Wenn wir CoCiP auf Kondensstreifen einschließlich Eisbildung in eisübersättigter Umgebung, jedoch ohne Partikelverlust, anwenden, berechnen wir Altersstufen, die jene des ISSR-Alters übersteigen. Die längere Lebensdauer resultiert aus dem Vorhandensein von Eiswasser in den Kondensstreifen während ihres Aufenthalts in der ISSR. Dieser Eiswasser-Speicher befindet sich auf seinem Maximum bis die Vorherrschaft der ISSR endet. Es dauert geraume Zeit um trockene Umgebungsluft in den Kondensstreifen zu mischen und dessen Eis zu sublimieren. Somit könnte der Alterungsprozess eines Kondensstreifens, ohne den Prozess des Eisverlustes, das 1,5-fache Alter der ISSR-Masse erreichen. Bei einigen in die Berechnungen mit aufgenommenen Verlustprozessen war die Lebensdauer der Kondensstreifen kleiner als die der ISSR. In diesem Beispiel lag die durchschnittliche und die mittlere Lebensdauer dieser Juni-Fälle bei Drei, respektive Zwei Stunden. Daher hängt die Lebensdauer von Kondensstreifen-Zirren sehr stark vom Eispartikelverlust ab. Bislang konnten wir nur eher grobe Modelle nutzen um diese Verluste zu simulieren. Diese Modelle sind stark abhängig von geeigneten Beobachtungsdaten.

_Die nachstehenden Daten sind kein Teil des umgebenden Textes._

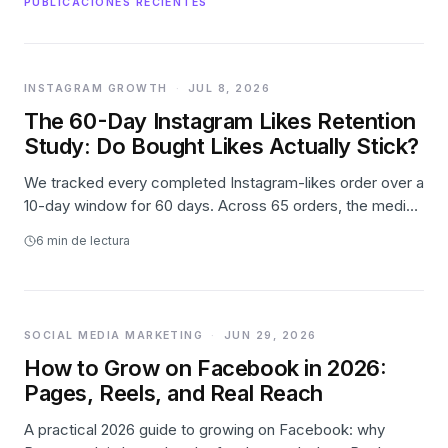
PUBLICACIONES RECIENTES
INSTAGRAM GROWTH
·
JUL 8, 2026
The 60-Day Instagram Likes Retention
Study: Do Bought Likes Actually Stick?
We tracked every completed Instagram-likes order over a
10-day window for 60 days. Across 65 orders, the median
post held 98.4% of its day-1 likes two months later — and
6
min de lectura
small orders actually grew. The full first-party data.
SOCIAL MEDIA MARKETING
·
JUN 29, 2026
How to Grow on Facebook in 2026:
Pages, Reels, and Real Reach
A practical 2026 guide to growing on Facebook: why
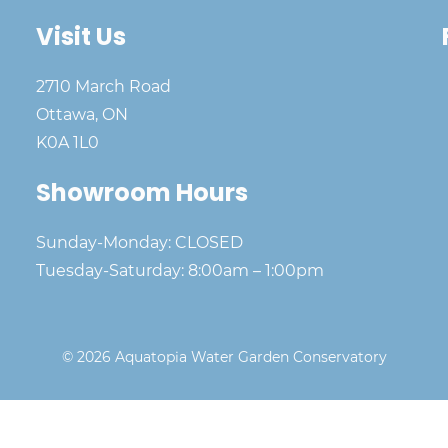
Visit Us
2710 March Road
Ottawa, ON
K0A 1L0
Showroom Hours
Sunday-Monday: CLOSED
Tuesday-Saturday: 8:00am – 1:00pm
© 2026 Aquatopia Water Garden Conservatory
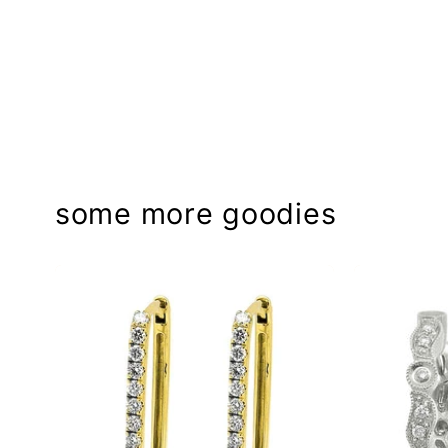
some more goodies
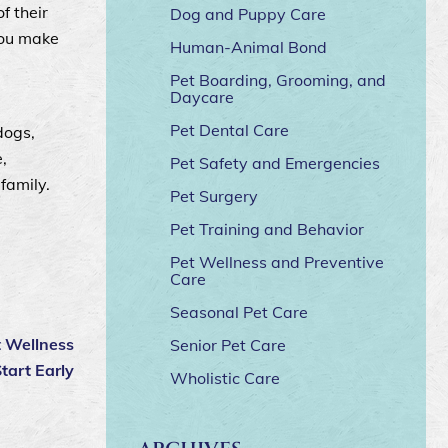
f their
Dog and Puppy Care
you make
Human-Animal Bond
Pet Boarding, Grooming, and
Daycare
Pet Dental Care
dogs,
,
Pet Safety and Emergencies
family.
Pet Surgery
Pet Training and Behavior
Pet Wellness and Preventive
Care
Seasonal Pet Care
t Wellness
Senior Pet Care
tart Early
Wholistic Care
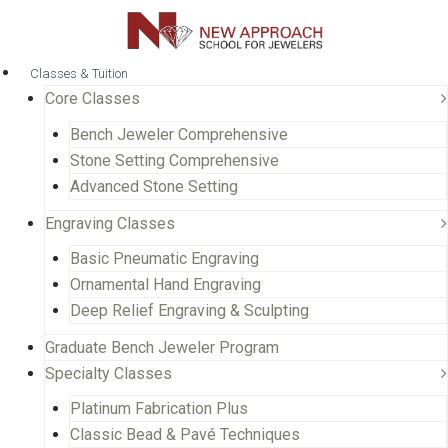
Classes & Tuition
Core Classes
Bench Jeweler Comprehensive
Stone Setting Comprehensive
Advanced Stone Setting
Engraving Classes
Basic Pneumatic Engraving
Ornamental Hand Engraving
Deep Relief Engraving & Sculpting
Graduate Bench Jeweler Program
Specialty Classes
Platinum Fabrication Plus
Classic Bead & Pavé Techniques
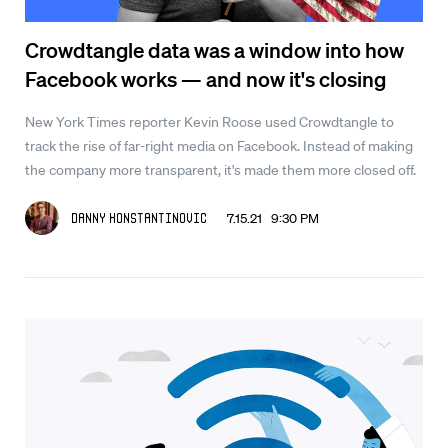
Crowdtangle data was a window into how
Facebook works — and now it's closing
New York Times reporter Kevin Roose used Crowdtangle to
track the rise of far-right media on Facebook. Instead of making
the company more transparent, it's made them more closed off.
7.15.21 9:30 PM
Danny Konstantinovic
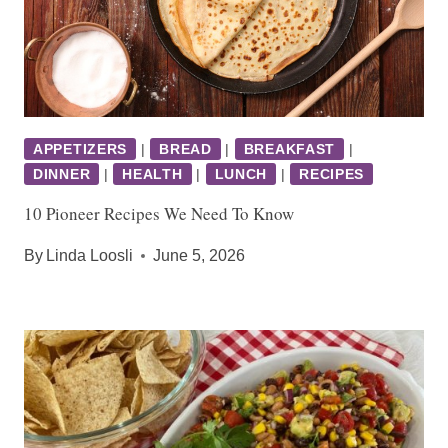
APPETIZERS
|
BREAD
|
BREAKFAST
|
DINNER
|
HEALTH
|
LUNCH
|
RECIPES
10 Pioneer Recipes We Need To Know
By
Linda Loosli
June 5, 2026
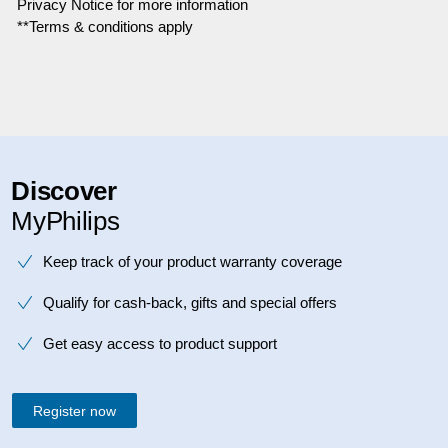
Privacy Notice for more information
**Terms & conditions apply
Discover
MyPhilips
Keep track of your product warranty coverage
Qualify for cash-back, gifts and special offers
Get easy access to product support
Register now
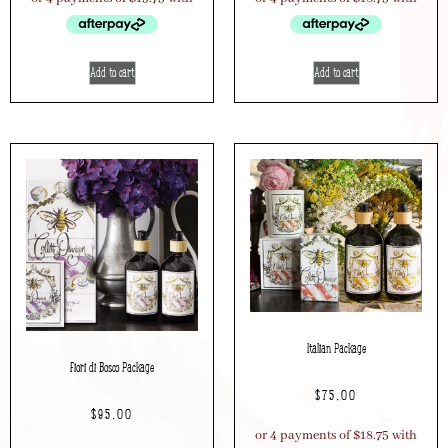
Add to cart
Add to cart
Italian Package
Fiori di Bosco Package
$
75.00
$
95.00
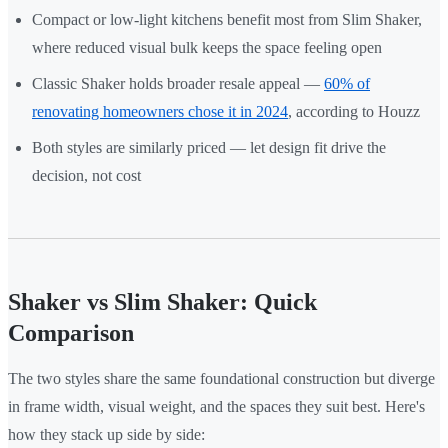
Compact or low-light kitchens benefit most from Slim Shaker,
where reduced visual bulk keeps the space feeling open
Classic Shaker holds broader resale appeal —
60% of
renovating homeowners chose it in 2024
, according to Houzz
Both styles are similarly priced — let design fit drive the
decision, not cost
Shaker vs Slim Shaker: Quick
Comparison
The two styles share the same foundational construction but diverge
in frame width, visual weight, and the spaces they suit best. Here's
how they stack up side by side:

Als Testfall für unser Modell betrachteten wir den täglichen Zirren-Verlauf im Haupt-Luftverkehrsgebiet des Nord-Atlantik. Die verwendeten Beobachtungsdaten beinhalten die Abdeckung durch Zirren und die ausgehende langwellige Strahlung (outgoing longwave radiation = OLR) am oberen Rand der Atmosphäre. Für die modellierte Situation wurden EZMW-Daten als Zirren-Hintergrund verwendet. CoCiP wird verwendet um die Bedeckung durch Kondensstreifen-Zirren und deren Auswirkung auf OLR zu simulieren. Vergleiche der CoCiP-Simulationen mit den täglichen Zirren-Zyklen zeigen, daß die mittlere Lebensdauer von Kondensstreifen-Zirren in diesen Regionen etwa Zwei bis Drei Stunden beträgt. Dieses Ergebnis hat starke Auswirkungen auf den Einfluss von Kondensstreifen auf das Klima. Weitere Untersuchungen sind notwendig, um das Modell des Zerfalls der Zirrusbewölkung und der Kondensstreifen-Zirren zu verfeinern.